> **BRIEF**
Each line that contains the word "worn" is to be copied from the records below.

(Stored data entries)
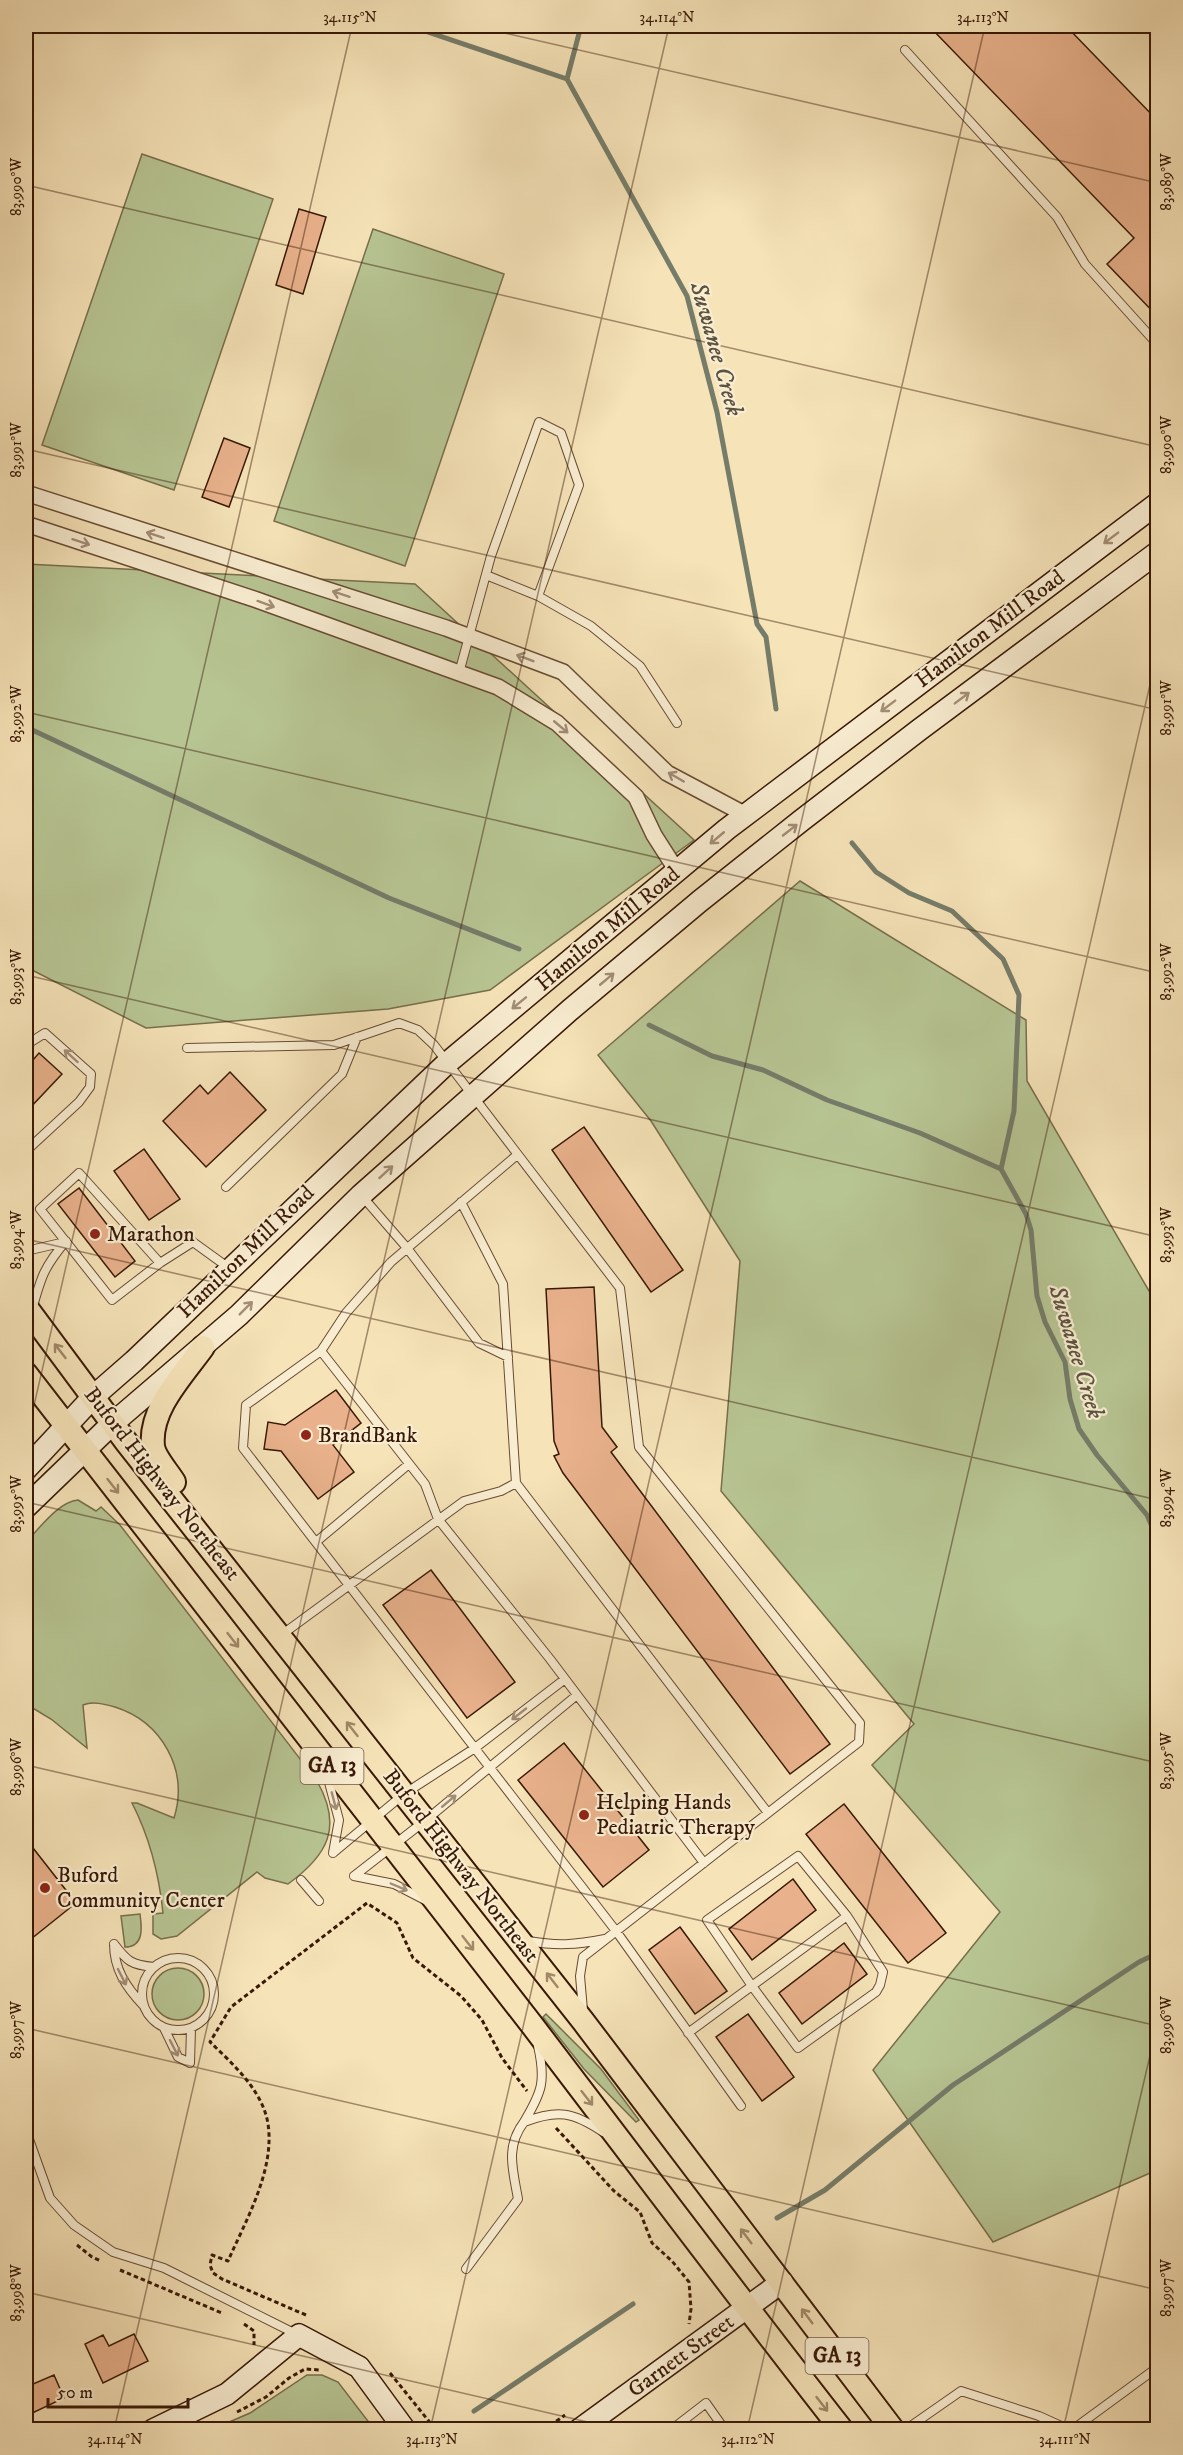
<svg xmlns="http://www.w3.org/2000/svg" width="1183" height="2455" font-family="'IM FELL DW Pica',serif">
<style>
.green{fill:#b7c593;stroke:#786e4c;stroke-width:1.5}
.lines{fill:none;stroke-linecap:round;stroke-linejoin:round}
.stream{stroke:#757c69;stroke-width:5}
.building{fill:#e9b28c;stroke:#381806;stroke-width:1.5}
.lane-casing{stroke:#684b32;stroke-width:10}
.street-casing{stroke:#684b32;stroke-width:18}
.secondary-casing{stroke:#381806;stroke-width:24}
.primary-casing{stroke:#381806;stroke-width:26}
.path{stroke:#381806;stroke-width:3;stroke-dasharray:4.5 3;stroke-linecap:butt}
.lane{stroke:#f9edd1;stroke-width:8}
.street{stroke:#f9edd1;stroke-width:15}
.secondary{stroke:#f9edd1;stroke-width:21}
.primary{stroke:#f6e3b8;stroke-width:22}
.oneway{stroke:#a28d76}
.oneway2{stroke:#a08868}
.ticks{fill:none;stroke:#381806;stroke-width:1.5;stroke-opacity:0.45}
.poi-dot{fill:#8f2418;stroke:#f9edd1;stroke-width:2}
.labels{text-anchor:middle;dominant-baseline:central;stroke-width:4.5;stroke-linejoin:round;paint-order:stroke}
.shield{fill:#f9edd1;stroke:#725843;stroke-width:1.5}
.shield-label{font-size:21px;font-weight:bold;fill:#381806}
.street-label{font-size:22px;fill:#381806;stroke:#f9edd1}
.poi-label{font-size:22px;fill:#381806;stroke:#f9edd1;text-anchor:start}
.water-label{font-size:24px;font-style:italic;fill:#5b5240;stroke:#f9edd1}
.neatline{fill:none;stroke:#381806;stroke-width:2}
.ticks-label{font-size:15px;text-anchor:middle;fill:#381806}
</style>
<rect width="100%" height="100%" fill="#f6e3b8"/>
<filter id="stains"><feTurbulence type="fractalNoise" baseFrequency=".00333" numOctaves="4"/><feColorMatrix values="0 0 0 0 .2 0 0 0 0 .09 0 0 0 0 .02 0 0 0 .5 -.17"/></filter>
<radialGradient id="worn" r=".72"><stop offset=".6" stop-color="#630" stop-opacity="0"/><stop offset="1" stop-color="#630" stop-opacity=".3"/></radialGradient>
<!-- green -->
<path class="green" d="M142,154l131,45 -99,291 -132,-45z
M373,229l131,45 -99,292 -131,-45z
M26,564l389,20 279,256 -204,150 -102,19 -242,19 -120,-61z
M800,881l226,139 1,61 122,210 8,10v869l-164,72 -120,-172 127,-158 -128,-147 42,-41 -193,-233 19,-230 -89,-140 -53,-66z
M78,1500l18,11 5,-4 19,18 197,256c26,46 11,74 -29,103l-23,-6 -8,-6 -80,64 -16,3 -8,-5v-20l10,-1c-4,-39 -13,-75 -31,-110h5l37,15c15,-48 -12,-96 -59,-111 -11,-3 -22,-6 -32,-2l4,43 -36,-29 -25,-15v-162c14,-14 32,-40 52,-42z
M140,1914c2,14 4,33 -15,33l-4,-31z
M152 1994a26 26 0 1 1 52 0a26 26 0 1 1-52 0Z
M546,2014l55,55 38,51 -3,2 -52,-53 -41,-52z
M307,2375h15l16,7 36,47h-161l37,-16z"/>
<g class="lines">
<!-- stream -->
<path class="stream" d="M410,26l157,53 120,217 30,116 40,212 9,13 10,72
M567,79l14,-53
M26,727l363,171 130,51
M852,843l24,29 33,21 43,18 51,48 16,36 -5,116 -13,58 25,45 5,16 6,66 8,26 20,40 5,37 9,30 18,26 50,60 11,25
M649,1025l63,31 51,14 64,30 93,33 81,36
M777,2218l48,-28 128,-105 186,-123 19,-9
M474,2411l159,-107"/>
</g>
<!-- building -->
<path class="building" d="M929,26h137l92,95v196l-51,-53 27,-26z
M299,209l27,8 -23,77 -27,-9z
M224,438l26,10 -21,59 -27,-10z
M39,1053l23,21 -36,38v-44z
M230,1072l36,38 -60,57 -43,-46 37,-36 8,9z
M584,1127l99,143 -32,22 -99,-142z
M144,1149l36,50 -31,21 -35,-49z
M79,1188l56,73 -20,16 -57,-73z
M594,1287l8,140 15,20 -6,5 219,292 -40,30 -227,-301 -9,-17 5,-2 -5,-13 -8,-152z
M336,1390l25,33 -28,22 21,27 -36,27 -37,-48 -17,-2 4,-27 17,3z
M431,1570l84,112 -48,36 -84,-113z
M564,1743l85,107 -46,37 -85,-107z
M844,1804l102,129 -38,30 -102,-129z
M26,1839l50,64 -50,40z
M793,1879l23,31 -64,50 -23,-31z
M680,1927l47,64 -32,23 -46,-64z
M844,1943l23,31 -65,50 -23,-31z
M748,2014l46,63 -32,24 -46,-64z
M134,2334l14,27 -45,22 -18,-39 18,-9 6,11z
M54,2375l10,23 -38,18v-29z"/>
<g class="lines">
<defs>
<path id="lane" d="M905,50l152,167 28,47 73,81
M486,575l52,21
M459,673l32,-117 48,-134 22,11 18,52 -41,111 53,30 49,40 37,57
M26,1045l19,-12 46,41 -1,13 -11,15 -53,49
M187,1048l147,-3 65,-22 19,7 16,15 186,243 19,159 221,276 -1,19 -276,215 -3,19 3,34
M517,1155l-126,107 -45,51 -25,38 -75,54 -3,43 373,483 125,175
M226,1187l116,-113 15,-37
M362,1196l45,52 72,95 29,14
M26,1251l39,-9
M160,1263l-48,37 -72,-91 39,-36 81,90 33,-21 36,26
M32,1310c9,-33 12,-43 34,-69
M321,1351l104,133 13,35 112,140 154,204
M516,1483l252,330
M316,1542l93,-78
M280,1636l184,-135 37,-10 15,-8 -13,-199 -42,-82
M327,1775l12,45 -6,33
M333,1853l71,-59 71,-46 90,-69
M354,1876l72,-56 151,-125
M354,1876l40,8 31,16
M301,1880l18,21
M528,1941c29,5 47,4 77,-2
M114,1944c0,25 12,43 29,61
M114,1944c13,17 17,21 40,23
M142 1994a36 36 0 1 1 72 0a36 36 0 1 1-72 0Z
M164,2028l14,29 12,6 1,-34
M688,2033l159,-117 -49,-60 -91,64 45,66 46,62 78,-56 4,-7 3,-13 -36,-56
M538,2046c8,35 4,46 -14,76 34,-13 49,-10 79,10
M26,2131l24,67 24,27 39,27 51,16 134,67
M466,2269l52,-70c-5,-29 -13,-52 6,-77
M671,2430l35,-27 19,27
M905,2430l56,-39 78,25 31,14
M1072,2430l86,-63"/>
<path id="street" d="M26,493l420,135 117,44 104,101 79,42
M26,524l231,76 241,87 59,36 79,74 18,38 23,36"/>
<path id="secondary" d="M26,1469l68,-73 40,-35 312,-297 281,-235 431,-326
M26,1507l86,-83 127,-109 122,-120 209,-185 130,-109 102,-81 117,-90 239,-178
M153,2430l74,-36 72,-59 60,32 46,63
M579,2430l203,-148"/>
<path id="primary" d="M26,1307l101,136 456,578 310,409
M26,1374c168,217 337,433 506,651 103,135 205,271 310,405
M174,1482c-6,-10 -20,-25 -21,-36 -4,-37 30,-71 50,-99"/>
</defs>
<!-- lane casing -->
<use href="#lane" class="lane-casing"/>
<!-- street casing -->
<use href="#street" class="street-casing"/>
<!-- secondary casing -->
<use href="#secondary" class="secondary-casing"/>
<!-- primary casing -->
<use href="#primary" class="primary-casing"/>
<!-- path -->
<path class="path" d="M556,2128l58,63 26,21 12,31 20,18 17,21 2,27 -2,15
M77,2245l15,12 9,4
M120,2270l102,43
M306,2315l-84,-36 -9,-6 -3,-8 2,-10 16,6c18,-41 47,-91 40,-137 -5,-33 -35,-60 -58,-82l21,-35 136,-104 30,20 16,35 48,38 21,24 20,38 25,33
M244,2324l10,7v14
M390,2373l46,57
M237,2412l29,-15 23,-19 16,-9 15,1
M544,2430l21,-15"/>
<!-- lane -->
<use href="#lane" class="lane"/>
<!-- street -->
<use href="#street" class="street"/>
<!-- secondary -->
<use href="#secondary" class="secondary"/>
<!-- primary -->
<use href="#primary" class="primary"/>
</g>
<!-- one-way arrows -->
<defs><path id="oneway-shaft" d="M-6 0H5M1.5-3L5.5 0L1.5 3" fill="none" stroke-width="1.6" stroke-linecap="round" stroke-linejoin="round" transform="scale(1.5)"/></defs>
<g class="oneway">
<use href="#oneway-shaft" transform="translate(155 535) rotate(-162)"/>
<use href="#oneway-shaft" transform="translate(1111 538) rotate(143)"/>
<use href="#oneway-shaft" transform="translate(81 542) rotate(18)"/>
<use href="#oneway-shaft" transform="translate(341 594) rotate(-162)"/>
<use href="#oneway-shaft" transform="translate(266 604) rotate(20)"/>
<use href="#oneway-shaft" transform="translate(525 658) rotate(-159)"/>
<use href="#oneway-shaft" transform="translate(962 698) rotate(-37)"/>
<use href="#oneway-shaft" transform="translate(888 706) rotate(143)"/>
<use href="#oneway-shaft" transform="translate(561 727) rotate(40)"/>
<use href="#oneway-shaft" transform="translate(676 777) rotate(-150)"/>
<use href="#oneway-shaft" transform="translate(790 830) rotate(-38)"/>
<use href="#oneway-shaft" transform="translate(717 838) rotate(140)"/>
<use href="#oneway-shaft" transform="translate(607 979) rotate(-40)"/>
<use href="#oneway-shaft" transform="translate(519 1003) rotate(141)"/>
<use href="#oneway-shaft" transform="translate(71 1056) rotate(-138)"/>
<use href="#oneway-shaft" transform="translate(386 1172) rotate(-42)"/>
<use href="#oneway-shaft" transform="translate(246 1308) rotate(-45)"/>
<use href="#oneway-shaft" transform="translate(519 1714) rotate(142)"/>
<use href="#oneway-shaft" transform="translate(334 1801) rotate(75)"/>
<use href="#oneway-shaft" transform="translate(449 1801) rotate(-40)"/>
<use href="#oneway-shaft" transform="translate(399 1887) rotate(23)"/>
<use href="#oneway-shaft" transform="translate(122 1977) rotate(63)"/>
<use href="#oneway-shaft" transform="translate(174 2048) rotate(63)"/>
</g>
<g class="oneway2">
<use href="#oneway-shaft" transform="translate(60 1351) rotate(-128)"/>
<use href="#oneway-shaft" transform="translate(113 1486) rotate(52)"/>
<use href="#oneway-shaft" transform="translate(233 1640) rotate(52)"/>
<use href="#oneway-shaft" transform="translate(352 1729) rotate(-128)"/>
<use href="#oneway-shaft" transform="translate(468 1943) rotate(52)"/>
<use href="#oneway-shaft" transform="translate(552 1980) rotate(-128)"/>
<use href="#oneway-shaft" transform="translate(587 2098) rotate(52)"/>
<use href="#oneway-shaft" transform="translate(746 2236) rotate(-127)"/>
<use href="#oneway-shaft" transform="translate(807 2316) rotate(-127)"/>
<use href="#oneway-shaft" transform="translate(822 2404) rotate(52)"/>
</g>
<!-- ticks -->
<path class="ticks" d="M474,26l684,157M26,69l9,-43M26,185l1132,262M26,449l1132,261M26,712l1132,261M26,975l1132,262M26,1239l1132,261M26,1440l326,-1414M26,1502l1132,261M26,1765l1132,261M26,2028l1132,262M26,2292l596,138M114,2430l555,-2404M430,2430l555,-2404M747,2430l411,-1780M1063,2430l95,-409"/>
<!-- markers -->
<g class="poi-dot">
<circle cx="95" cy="1234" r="6"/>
<circle cx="306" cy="1435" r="6"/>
<circle cx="584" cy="1815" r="6"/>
<circle cx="45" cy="1888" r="6"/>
</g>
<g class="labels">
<!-- shield labels -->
<g class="shield">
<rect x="300.5" y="1748" width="63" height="36" rx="4.5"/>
<rect x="805.5" y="2338" width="63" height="36" rx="4.5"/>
</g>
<g class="shield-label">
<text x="332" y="1766">GA 13</text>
<text x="837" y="2356">GA 13</text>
</g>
<!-- street labels -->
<g class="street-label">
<text transform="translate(990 629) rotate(-37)">Hamilton Mill Road</text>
<text transform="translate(608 929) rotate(-40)">Hamilton Mill Road</text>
<text transform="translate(246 1252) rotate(-44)">Hamilton Mill Road</text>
<text transform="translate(162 1484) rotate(52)">Buford Highway Northeast</text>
<text transform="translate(461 1866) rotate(52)">Buford Highway Northeast</text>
<text transform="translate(681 2356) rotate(-36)">Garnett Street</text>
</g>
<!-- poi labels -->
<g class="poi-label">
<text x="107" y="1234">Marathon</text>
<text x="318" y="1435">BrandBank</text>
<text x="596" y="1802">Helping Hands<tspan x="596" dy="25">Pediatric Therapy</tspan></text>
<text x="57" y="1875">Buford<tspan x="57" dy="25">Community Center</tspan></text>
</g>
<!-- water labels -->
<g class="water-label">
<text transform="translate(716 349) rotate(74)">Suwanee Creek</text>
<text transform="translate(1076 1352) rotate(73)">Suwanee Creek</text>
</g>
</g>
<!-- margin -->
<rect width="1183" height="2455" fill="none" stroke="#f6e3b8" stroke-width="66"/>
<!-- scale -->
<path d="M48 2398v9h140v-9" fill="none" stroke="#381806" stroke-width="3"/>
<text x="57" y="2398" font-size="18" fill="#381806" stroke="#f9edd1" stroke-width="4.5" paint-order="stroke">50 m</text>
<rect x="33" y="33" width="1117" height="2389" class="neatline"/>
<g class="ticks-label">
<text x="350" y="22">34.115°N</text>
<text x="667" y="22">34.114°N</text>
<text x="983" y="22">34.113°N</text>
<text transform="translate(1166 182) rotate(-90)" y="5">83.989°W</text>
<text transform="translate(16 187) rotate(-90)" y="5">83.990°W</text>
<text transform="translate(1166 445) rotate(-90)" y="5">83.990°W</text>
<text transform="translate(16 450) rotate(-90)" y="5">83.991°W</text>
<text transform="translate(1166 708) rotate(-90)" y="5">83.991°W</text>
<text transform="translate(16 714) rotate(-90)" y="5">83.992°W</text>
<text transform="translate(1166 972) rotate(-90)" y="5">83.992°W</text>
<text transform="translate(16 977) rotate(-90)" y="5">83.993°W</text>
<text transform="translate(1166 1235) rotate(-90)" y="5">83.993°W</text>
<text transform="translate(16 1240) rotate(-90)" y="5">83.994°W</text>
<text transform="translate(1166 1498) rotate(-90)" y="5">83.994°W</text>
<text transform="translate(16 1504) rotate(-90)" y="5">83.995°W</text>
<text transform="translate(1166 1761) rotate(-90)" y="5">83.995°W</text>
<text transform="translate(16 1767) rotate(-90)" y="5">83.996°W</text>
<text transform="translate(1166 2025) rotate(-90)" y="5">83.996°W</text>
<text transform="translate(16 2030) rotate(-90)" y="5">83.997°W</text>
<text transform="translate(1166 2288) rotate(-90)" y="5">83.997°W</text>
<text transform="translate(16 2293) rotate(-90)" y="5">83.998°W</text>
<text x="115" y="2444">34.114°N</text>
<text x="432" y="2444">34.113°N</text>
<text x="748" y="2444">34.112°N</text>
<text x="1065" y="2444">34.111°N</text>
</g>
<rect width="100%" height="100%" filter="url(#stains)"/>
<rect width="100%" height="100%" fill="url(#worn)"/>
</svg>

> **TASK OUTPUT**
<radialGradient id="worn" r=".72"><stop offset=".6" stop-color="#630" stop-opacity="0"/><stop offset="1" stop-color="#630" stop-opacity=".3"/></radialGradient>
<rect width="100%" height="100%" fill="url(#worn)"/>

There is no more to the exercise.